Economic Impact of Venous Thromboembolism After Hip and Knee Arthroplasty

Potential Impact of Rivaroxaban

Richard J Friedman; Nishan Sengupta; Michael Lees


Expert Rev Pharmacoeconomics Outcomes Res. 2011;11(3):299-306. 

In This Article

Abstract and Introduction


The number of total hip and knee arthroplasties is increasing, with a consequent rise in the number of patients at risk of venous thromboembolism. Each such event is associated with the risk of morbidity and mortality, plus substantial healthcare costs. Consequently, the American College of Chest Physicians guidelines recommend low-molecular-weight heparins, fondaparinux or vitamin K antagonists (usually warfarin) after total hip and knee arthroplasty. However, such agents are also associated with healthcare costs for administration and monitoring. New oral anticoagulants in development may reduce post-arthroplasty symptomatic thromboembolic events and produce potential savings for the healthcare system. This brief article outlines such potential savings with rivaroxaban based on the results of the REgulation of Coagulation in ORthopaedic surgery to prevent Deep vein thrombosis and pulmonary embolism (RECORD) program.
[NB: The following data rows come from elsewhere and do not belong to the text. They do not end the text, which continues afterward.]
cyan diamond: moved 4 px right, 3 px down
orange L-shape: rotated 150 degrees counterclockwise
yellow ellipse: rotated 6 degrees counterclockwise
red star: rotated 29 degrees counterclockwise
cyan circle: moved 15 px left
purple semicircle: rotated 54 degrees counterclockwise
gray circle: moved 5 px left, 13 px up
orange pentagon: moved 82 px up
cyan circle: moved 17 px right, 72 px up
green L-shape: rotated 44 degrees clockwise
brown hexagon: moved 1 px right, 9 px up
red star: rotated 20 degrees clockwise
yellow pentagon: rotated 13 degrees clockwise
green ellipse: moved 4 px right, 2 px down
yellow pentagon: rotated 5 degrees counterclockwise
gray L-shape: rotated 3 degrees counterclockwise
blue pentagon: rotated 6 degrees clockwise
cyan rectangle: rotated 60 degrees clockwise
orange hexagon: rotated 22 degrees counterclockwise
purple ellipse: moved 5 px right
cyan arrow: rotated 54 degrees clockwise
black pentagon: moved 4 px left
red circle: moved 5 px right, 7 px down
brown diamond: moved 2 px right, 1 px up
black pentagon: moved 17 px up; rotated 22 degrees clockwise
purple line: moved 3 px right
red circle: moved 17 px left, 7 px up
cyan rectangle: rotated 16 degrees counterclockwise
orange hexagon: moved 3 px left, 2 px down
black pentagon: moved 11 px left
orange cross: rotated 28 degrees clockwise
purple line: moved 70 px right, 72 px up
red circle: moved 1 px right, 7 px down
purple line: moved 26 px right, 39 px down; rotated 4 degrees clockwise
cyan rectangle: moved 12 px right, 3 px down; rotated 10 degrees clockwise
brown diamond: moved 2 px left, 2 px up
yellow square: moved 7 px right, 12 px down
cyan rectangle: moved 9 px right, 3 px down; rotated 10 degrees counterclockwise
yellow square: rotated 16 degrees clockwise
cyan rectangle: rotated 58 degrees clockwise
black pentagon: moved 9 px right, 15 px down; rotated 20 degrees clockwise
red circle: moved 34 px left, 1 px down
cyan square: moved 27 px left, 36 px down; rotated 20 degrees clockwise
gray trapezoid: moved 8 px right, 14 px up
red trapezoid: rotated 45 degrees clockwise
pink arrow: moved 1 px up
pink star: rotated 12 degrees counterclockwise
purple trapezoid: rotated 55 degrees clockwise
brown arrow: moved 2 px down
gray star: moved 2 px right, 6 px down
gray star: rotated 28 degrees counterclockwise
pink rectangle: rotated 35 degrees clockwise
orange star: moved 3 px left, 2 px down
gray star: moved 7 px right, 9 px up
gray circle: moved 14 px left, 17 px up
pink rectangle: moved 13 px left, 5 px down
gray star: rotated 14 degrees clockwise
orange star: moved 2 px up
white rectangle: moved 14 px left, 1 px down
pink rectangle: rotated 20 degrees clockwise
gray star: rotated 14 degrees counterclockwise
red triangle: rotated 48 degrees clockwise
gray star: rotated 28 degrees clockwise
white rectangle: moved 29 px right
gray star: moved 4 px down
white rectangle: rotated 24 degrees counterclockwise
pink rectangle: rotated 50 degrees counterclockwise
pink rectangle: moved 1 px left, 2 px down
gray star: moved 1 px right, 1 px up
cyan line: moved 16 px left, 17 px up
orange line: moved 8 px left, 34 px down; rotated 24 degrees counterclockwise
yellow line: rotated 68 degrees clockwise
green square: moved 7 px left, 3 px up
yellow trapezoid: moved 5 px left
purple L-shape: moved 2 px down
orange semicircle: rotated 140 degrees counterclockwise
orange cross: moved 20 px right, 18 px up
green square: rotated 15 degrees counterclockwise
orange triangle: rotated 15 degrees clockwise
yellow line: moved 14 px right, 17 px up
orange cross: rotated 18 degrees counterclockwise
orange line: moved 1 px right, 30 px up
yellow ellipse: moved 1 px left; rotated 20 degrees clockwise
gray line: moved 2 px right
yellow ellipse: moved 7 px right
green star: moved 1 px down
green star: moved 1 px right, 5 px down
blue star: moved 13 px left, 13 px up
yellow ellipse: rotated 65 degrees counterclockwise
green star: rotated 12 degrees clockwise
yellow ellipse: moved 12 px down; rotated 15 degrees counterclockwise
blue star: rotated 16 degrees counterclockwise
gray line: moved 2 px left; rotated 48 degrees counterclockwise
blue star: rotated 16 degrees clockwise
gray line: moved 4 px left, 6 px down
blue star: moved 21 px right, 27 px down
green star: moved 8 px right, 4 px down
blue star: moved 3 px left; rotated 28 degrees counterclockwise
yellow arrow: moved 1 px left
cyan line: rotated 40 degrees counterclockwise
In 2005, approximately 285,000 total hip arthroplasties (THAs) and 523,000 total knee arthroplasties (TKAs) were performed in the USA.[1] As the US population ages, these figures will rise, and by 2030 the demand for THA is estimated to grow to 572,000 and for TKA to 3,481,000.[2] One of the complications after THA and TKA is venous thromboembolism (VTE), which comprises deep-vein thrombosis (DVT) and pulmonary embolism (PE). Patients undergoing THA are at a high risk of asymptomatic DVT (incidence 40–60%) and symptomatic VTE (incidence 2–5%)[3] in the absence of prophylaxis, and the risk is even higher after TKA.[3] DVT can result in morbidity and mortality and, if thromboprophylaxis is not used, fatal PE occurs in approximately one patient per 300 undergoing THA.[3] Nonfatal PE can also have considerable consequences and may result in chronic pulmonary hypertension.[4,5] VTE treatment is also associated with significant cost implications for the US healthcare system.[6] Current guidelines recommend the routine use of established anticoagulants for the prevention of VTE after THA and TKA:[3] either low-molecular-weight heparins (LMWHs), fondaparinux or adjusted-dose vitamin K antagonists (usually warfarin).